EXERCISE BRIEF: Examine each line of the data. Copy those that contain the string "collages".

-*-*-

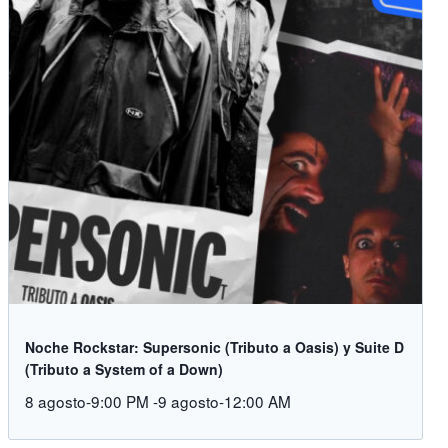
Noche Rockstar: Supersonic (Tributo a Oasis) y Suite D
(Tributo a System of a Down)
8 agosto-9:00 PM
-
9 agosto-12:00 AM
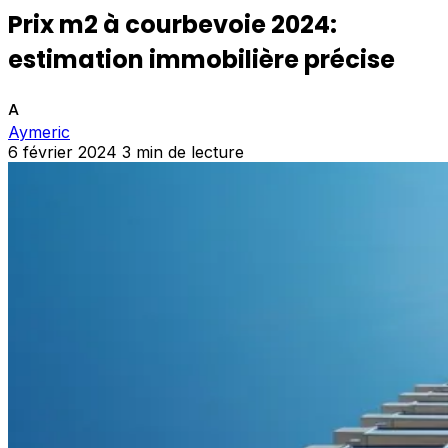
Prix m2 à courbevoie 2024:
estimation immobilière précise
A
Aymeric
6 février 2024
3 min de lecture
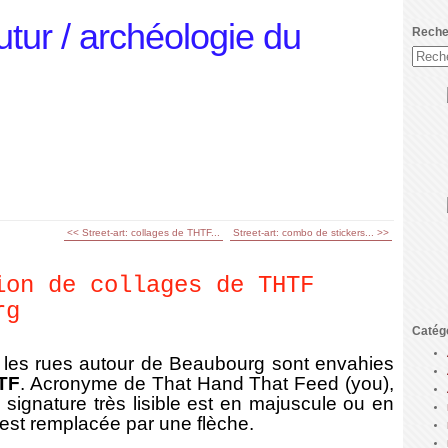
utur / archéologie du
Reche
<< Street-art: collages de THTF...
Street-art: combo de stickers... >>
ion de collages de THTF
rg
Catég
 les rues autour de Beaubourg sont envahies
TF
. Acronyme de That Hand That Feed (you),
a signature très lisible est en majuscule ou en
T est remplacée par une flèche.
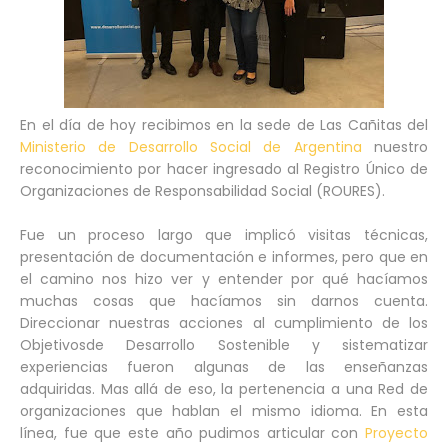
En el día de hoy recibimos en la sede de Las Cañitas del
Ministerio de Desarrollo Social de Argentina
nuestro
reconocimiento por hacer ingresado al Registro Único de
Organizaciones de Responsabilidad Social (ROURES).
Fue un proceso largo que implicó visitas técnicas,
presentación de documentación e informes, pero que en
el camino nos hizo ver y entender por qué hacíamos
muchas cosas que hacíamos sin darnos cuenta.
Direccionar nuestras acciones al cumplimiento de los
Objetivosde Desarrollo Sostenible y sistematizar
experiencias fueron algunas de las enseñanzas
adquiridas. Mas allá de eso, la pertenencia a una Red de
organizaciones que hablan el mismo idioma. En esta
línea, fue que este año pudimos articular con
Proyecto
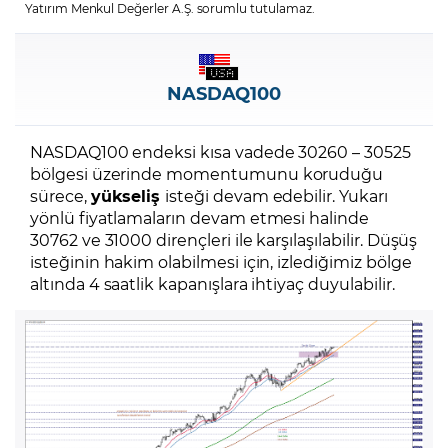
Yatırım Menkul Değerler A.Ş. sorumlu tutulamaz.
NASDAQ100
NASDAQ100 endeksi kısa vadede 30260 – 30525
bölgesi üzerinde momentumunu koruduğu
sürece,
yükseliş
isteği devam edebilir. Yukarı
yönlü fiyatlamaların devam etmesi halinde
30762 ve 31000 dirençleri ile karşılaşılabilir. Düşüş
isteğinin hakim olabilmesi için, izlediğimiz bölge
altında 4 saatlik kapanışlara ihtiyaç duyulabilir.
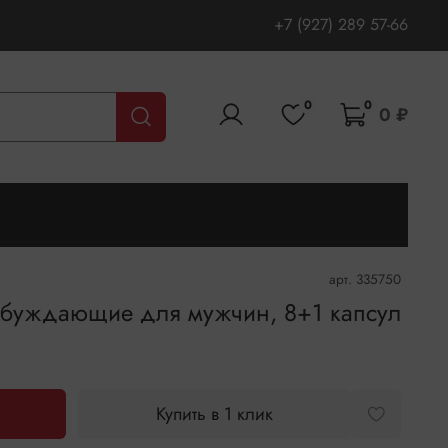
+7 (927) 289 57-66
0
0
0 ₽
арт.
335750
уждающие для мужчин, 8+1 капсул
Купить в 1 клик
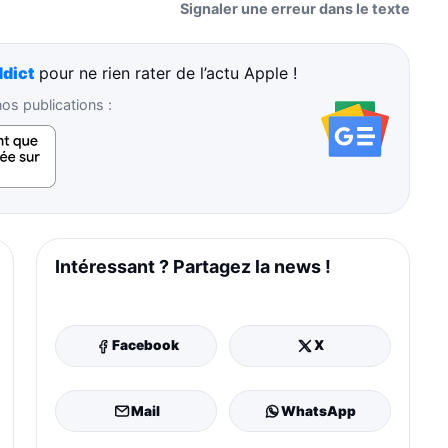
Signaler une erreur dans le texte
dict
pour ne rien rater de l’actu Apple !
s publications :
Intéressant ? Partagez la news !
Facebook
X
Mail
WhatsApp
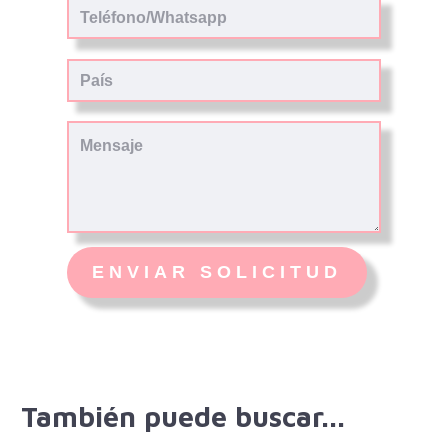
También puede buscar...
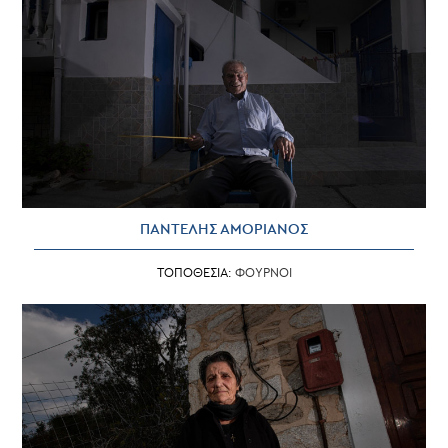
ΠΑΝΤΕΛΗΣ ΑΜΟΡΙΑΝΟΣ
ΤΟΠΟΘΕΣΙΑ:
ΦΟΥΡΝΟΙ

-*-*-

EXERCISE RESPONSE:
<< Street-art: collages de THTF...
ion de collages de THTF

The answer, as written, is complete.